▸ **Given instruction**
Answer these questions using the London travel diary text.
1. At what time was the writer wide awake on the Saturday morning?
2. Which tube stop did the group travel to for Jared's birthday celebration?
3. What did Ren order at Mama Jacqs?

▸ **Page text**
####################
We arrived home around 10pm, and we were exhausted. We’d been on the go since 9am, and the day was starting to catch up with us. It wasn’t long before we were fast asleep.
Even though we’d been in London for three days, my body had still not adjusted to the time zone, so I was wide awake at 4:30am. It was a good time to catch up on my travel writing, so I made a cup of tea and settled at the kitchen table with my laptop. Dense fog surrounded the house as the sun rose, but by 8am the fog had lifted and the day was clear. It was a Saturday morning, so the normal bustle of people making their way to work had given way to empty parks and streets.
We headed out for an early 18th birthday celebration for Jared (our nephew) around midday. We caught a tube to Wembley Park
and made our way to Boxpark, a small food hall conveniently located on the walking avenue to Wembley Stadium. We wandered around the various food stalls before deciding on Mama Jacqs. I ordered the boneless curry goat with coconut rice and peas, while Ren went for the jerk chicken with fried plantain. Both meals were very tasty, although the curry goat was a little salty – but nothing that a pint of cold lager couldn’t fix.
####################
▸ **Data supplied**

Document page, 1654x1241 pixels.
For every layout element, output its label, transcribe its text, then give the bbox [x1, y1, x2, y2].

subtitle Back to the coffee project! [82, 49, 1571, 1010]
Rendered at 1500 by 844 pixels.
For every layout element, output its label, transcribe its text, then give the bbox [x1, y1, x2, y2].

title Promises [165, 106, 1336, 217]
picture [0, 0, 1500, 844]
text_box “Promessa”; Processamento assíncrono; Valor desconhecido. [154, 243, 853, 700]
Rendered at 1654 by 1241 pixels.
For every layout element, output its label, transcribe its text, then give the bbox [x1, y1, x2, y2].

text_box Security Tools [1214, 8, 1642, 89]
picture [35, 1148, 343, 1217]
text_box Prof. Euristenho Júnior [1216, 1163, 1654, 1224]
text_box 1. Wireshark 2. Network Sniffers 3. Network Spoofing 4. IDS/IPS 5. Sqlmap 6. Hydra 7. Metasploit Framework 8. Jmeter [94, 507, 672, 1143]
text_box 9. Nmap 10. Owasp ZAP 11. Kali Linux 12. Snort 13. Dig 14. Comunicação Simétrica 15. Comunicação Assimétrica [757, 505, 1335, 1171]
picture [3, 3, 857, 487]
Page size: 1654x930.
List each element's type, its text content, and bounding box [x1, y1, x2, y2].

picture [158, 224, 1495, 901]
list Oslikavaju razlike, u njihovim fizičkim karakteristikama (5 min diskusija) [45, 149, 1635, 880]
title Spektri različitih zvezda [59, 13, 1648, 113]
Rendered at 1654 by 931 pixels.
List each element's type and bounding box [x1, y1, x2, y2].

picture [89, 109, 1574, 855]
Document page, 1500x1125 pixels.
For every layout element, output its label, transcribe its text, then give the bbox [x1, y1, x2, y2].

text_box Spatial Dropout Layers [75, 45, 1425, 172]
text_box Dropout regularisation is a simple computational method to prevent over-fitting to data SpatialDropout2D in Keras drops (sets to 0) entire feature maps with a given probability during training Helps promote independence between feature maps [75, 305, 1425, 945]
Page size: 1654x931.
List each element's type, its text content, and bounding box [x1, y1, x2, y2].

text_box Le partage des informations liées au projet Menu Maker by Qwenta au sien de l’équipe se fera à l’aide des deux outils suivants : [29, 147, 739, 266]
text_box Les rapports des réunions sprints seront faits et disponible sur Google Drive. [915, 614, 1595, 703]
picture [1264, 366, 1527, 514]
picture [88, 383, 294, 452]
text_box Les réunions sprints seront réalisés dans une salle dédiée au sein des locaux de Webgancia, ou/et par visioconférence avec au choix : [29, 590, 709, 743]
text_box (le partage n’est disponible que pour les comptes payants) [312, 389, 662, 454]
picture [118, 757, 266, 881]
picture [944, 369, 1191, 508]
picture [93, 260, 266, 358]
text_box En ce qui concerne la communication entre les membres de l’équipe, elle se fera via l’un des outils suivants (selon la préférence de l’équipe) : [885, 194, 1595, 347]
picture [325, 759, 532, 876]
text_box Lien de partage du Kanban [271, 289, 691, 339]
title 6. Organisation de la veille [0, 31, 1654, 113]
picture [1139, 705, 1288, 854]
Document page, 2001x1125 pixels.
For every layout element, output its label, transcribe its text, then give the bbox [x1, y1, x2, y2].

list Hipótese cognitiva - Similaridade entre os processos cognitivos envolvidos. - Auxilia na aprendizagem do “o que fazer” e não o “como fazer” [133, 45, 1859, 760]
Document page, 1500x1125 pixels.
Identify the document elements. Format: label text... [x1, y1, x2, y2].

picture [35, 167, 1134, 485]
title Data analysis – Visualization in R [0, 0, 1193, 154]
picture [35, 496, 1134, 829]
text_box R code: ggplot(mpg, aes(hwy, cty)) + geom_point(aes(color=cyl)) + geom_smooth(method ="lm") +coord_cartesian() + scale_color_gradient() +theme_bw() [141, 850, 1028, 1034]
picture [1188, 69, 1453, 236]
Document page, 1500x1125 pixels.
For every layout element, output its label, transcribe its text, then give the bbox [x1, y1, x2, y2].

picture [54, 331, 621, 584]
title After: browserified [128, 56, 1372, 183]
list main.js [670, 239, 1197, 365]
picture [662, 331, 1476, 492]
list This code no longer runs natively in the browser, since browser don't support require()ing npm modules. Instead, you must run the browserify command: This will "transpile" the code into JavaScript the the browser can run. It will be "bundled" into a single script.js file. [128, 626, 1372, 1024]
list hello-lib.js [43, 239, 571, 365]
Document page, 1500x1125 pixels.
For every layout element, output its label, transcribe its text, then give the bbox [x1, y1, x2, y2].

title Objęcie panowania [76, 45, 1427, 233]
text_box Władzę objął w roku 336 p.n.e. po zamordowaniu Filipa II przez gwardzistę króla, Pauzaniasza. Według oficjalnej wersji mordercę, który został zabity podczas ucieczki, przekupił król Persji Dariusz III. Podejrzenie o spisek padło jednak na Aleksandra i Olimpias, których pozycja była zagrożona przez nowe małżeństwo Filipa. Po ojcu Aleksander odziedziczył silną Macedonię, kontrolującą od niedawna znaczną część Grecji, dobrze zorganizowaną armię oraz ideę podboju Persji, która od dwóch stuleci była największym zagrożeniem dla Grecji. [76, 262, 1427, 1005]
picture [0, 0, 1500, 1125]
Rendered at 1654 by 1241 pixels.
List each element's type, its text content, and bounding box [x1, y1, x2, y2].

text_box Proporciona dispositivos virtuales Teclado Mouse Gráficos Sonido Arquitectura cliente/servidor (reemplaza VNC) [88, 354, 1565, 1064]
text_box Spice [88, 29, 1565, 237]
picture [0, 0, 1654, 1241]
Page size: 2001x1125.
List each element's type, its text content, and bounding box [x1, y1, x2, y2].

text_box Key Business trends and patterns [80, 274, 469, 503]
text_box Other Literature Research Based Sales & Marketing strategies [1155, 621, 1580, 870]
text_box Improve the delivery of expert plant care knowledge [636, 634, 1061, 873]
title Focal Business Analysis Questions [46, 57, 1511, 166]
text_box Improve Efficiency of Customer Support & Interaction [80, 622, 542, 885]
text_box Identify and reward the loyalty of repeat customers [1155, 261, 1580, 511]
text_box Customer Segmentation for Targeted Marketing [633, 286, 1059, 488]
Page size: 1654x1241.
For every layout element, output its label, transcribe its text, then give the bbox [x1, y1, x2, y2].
####################
▸ **Solution for this exercise**
1. 4:30am
2. Wembley Park
3. The jerk chicken with fried plantain